» Task objective
Search term "августа": please copy every line of the records below that contains it.

» Data supplied
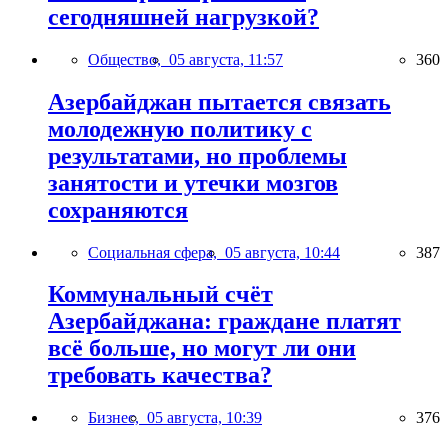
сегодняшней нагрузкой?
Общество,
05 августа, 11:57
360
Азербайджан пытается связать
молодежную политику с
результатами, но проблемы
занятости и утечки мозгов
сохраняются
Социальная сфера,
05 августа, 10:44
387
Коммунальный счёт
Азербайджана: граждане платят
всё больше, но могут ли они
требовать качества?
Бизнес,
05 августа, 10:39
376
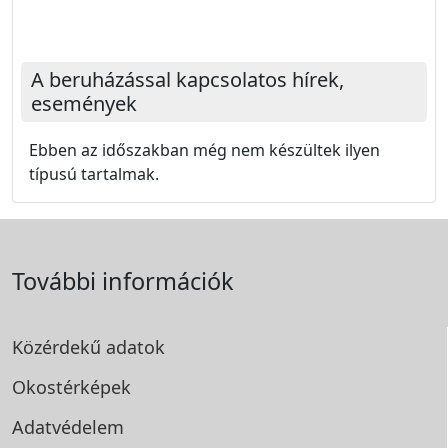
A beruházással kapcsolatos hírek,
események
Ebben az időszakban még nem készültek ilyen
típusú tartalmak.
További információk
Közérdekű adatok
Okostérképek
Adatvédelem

» Exercise output
05 августа, 11:57
05 августа, 10:44
05 августа, 10:39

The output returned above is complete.